While I like to promote the use of DSLs via string eval, I would not use it for any of the above examples that you present where a lexer and parser would be superior (further affirming your point that we agree on a lot). Your point about taking data in different formats is not one I considered, but I would not trust externally submitted data enough to pass to eval anyway.
I have never considered a situation where a parser might be taking input from any one of several lexers. Mine have always been married in a way because I was focused on one type of input.
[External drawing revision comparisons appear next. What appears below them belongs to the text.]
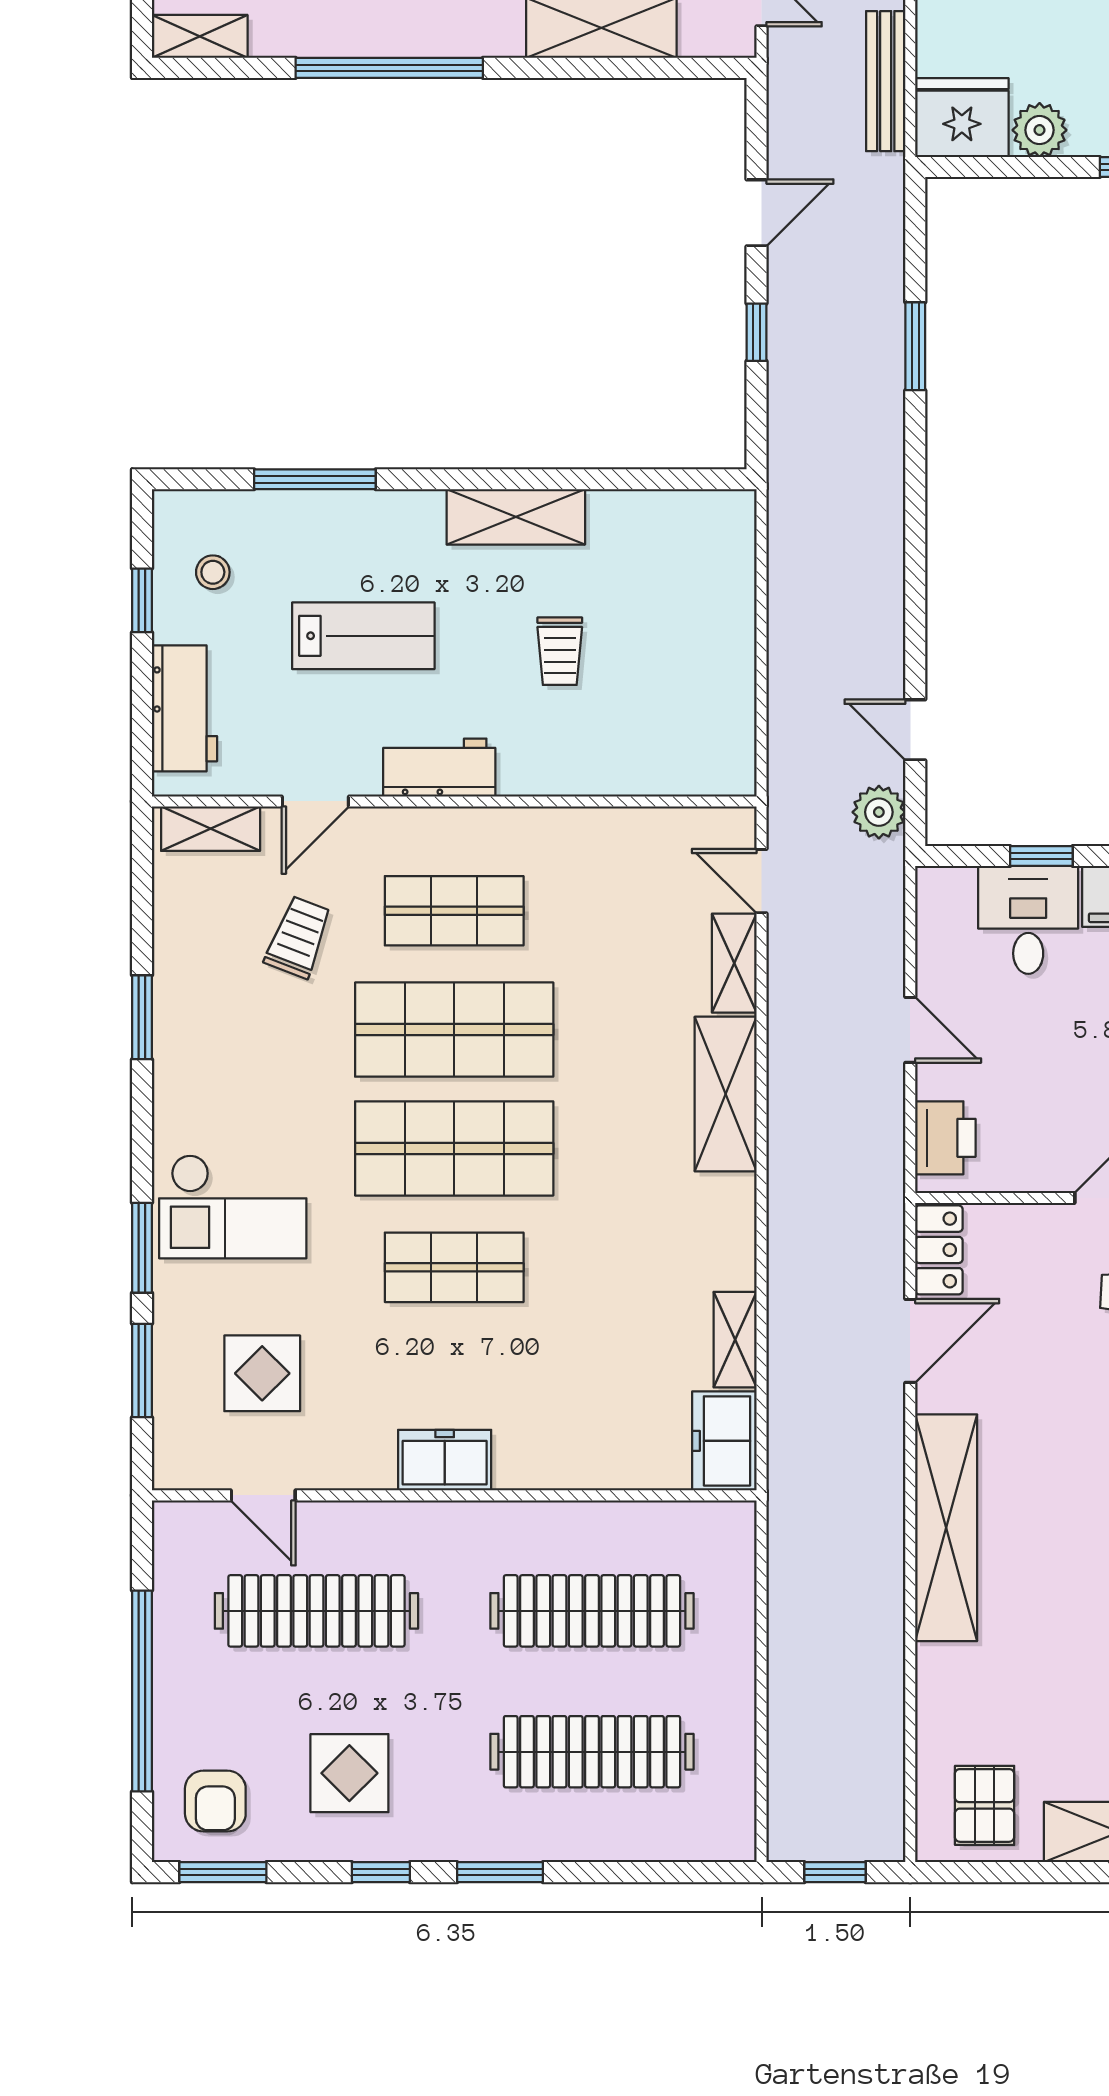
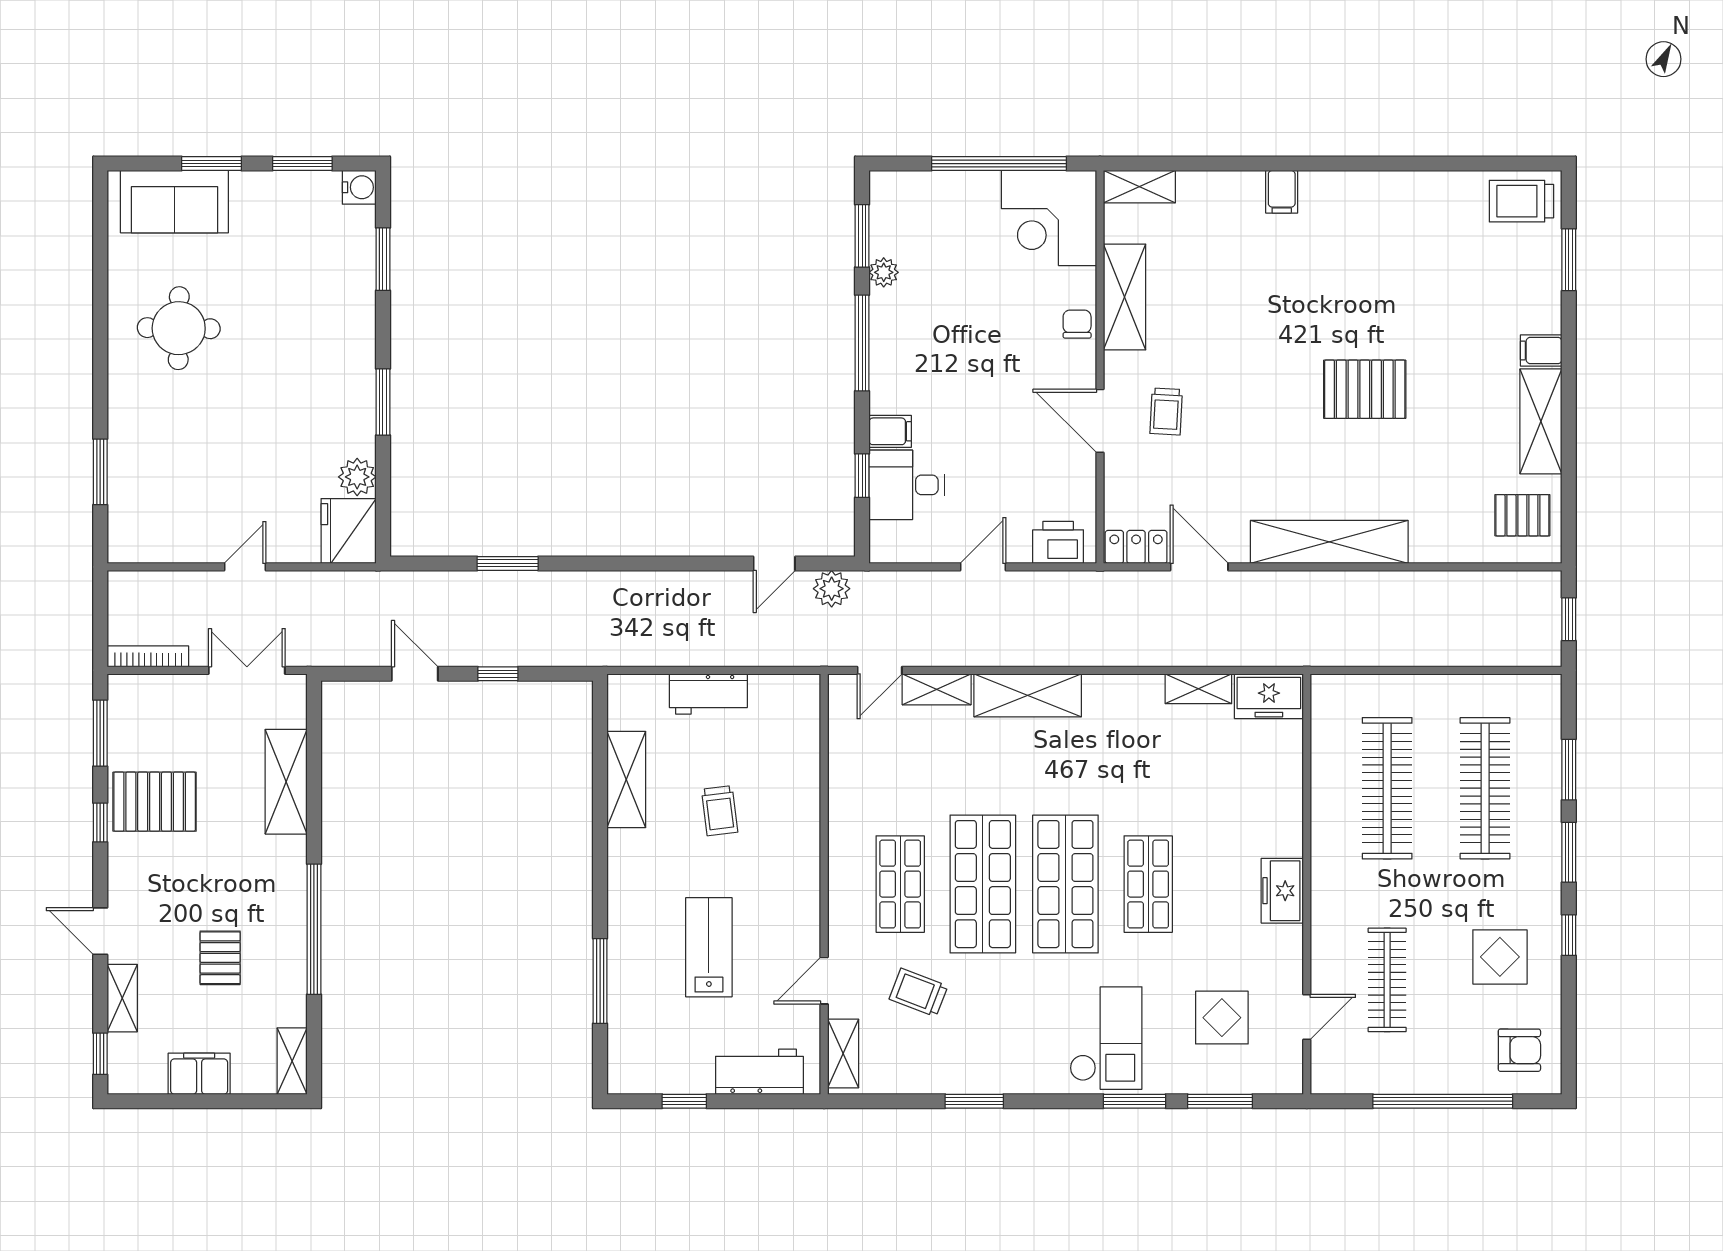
bench: (886, 81) -> (323, 584), removed
shelving: (516, 517) -> (626, 779), moved
stool: (213, 572) -> (665, 1052), removed
trolley: (560, 651) -> (720, 811), turned 83
workbench: (439, 768) -> (708, 694), moved, turned -90
door: (315, 801) -> (824, 981), swing flipped
clothes rail: (316, 1611) -> (1387, 980), width x0.73, depth x0.76
window: (223, 1872) -> (1569, 770), moved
Nifty idea for me to churn on! 😀
August 17th, 2007 at 7:18 am
Cosine,
Quite why are you evaluating random code for configuration – doesn’t ruby have decent support for configuration files?
I replied before about this – the example you give is so unhelpful that I don’t see any case at all for what you’re going on about.
In my experience the occasions where you want some kind of ‘quick and dirty on the fly evaluated user input’ that you call a DSL, are exactly the times when you have a domain specific problem that a domain specific API should handle well with a proper parser.
For example in my work I handle human and computer created data feeds from Air Traffic services, The Met Office, US DoD, ICAO, etc, all of this data is parsed properly through a lexer with validation, edge case handling, and then fed into the system through the same clear and documented OO API that it will be retrieved through.
I’m trying but failing to see a good scenario for what you’re proposing – a good DSL is very hard to create, not technically but through the difficulty of the design decisions – the implementation in any language is the most trivial part – perhaps the reason we don’t use Quick/Dirty Pseudo-DSL like Ruby programmers is because many of us know that a better solution to the problem is usually available and done properly on CPAN or requires up front design time in doing it right (which rules out a DSL in 99.9% of cases).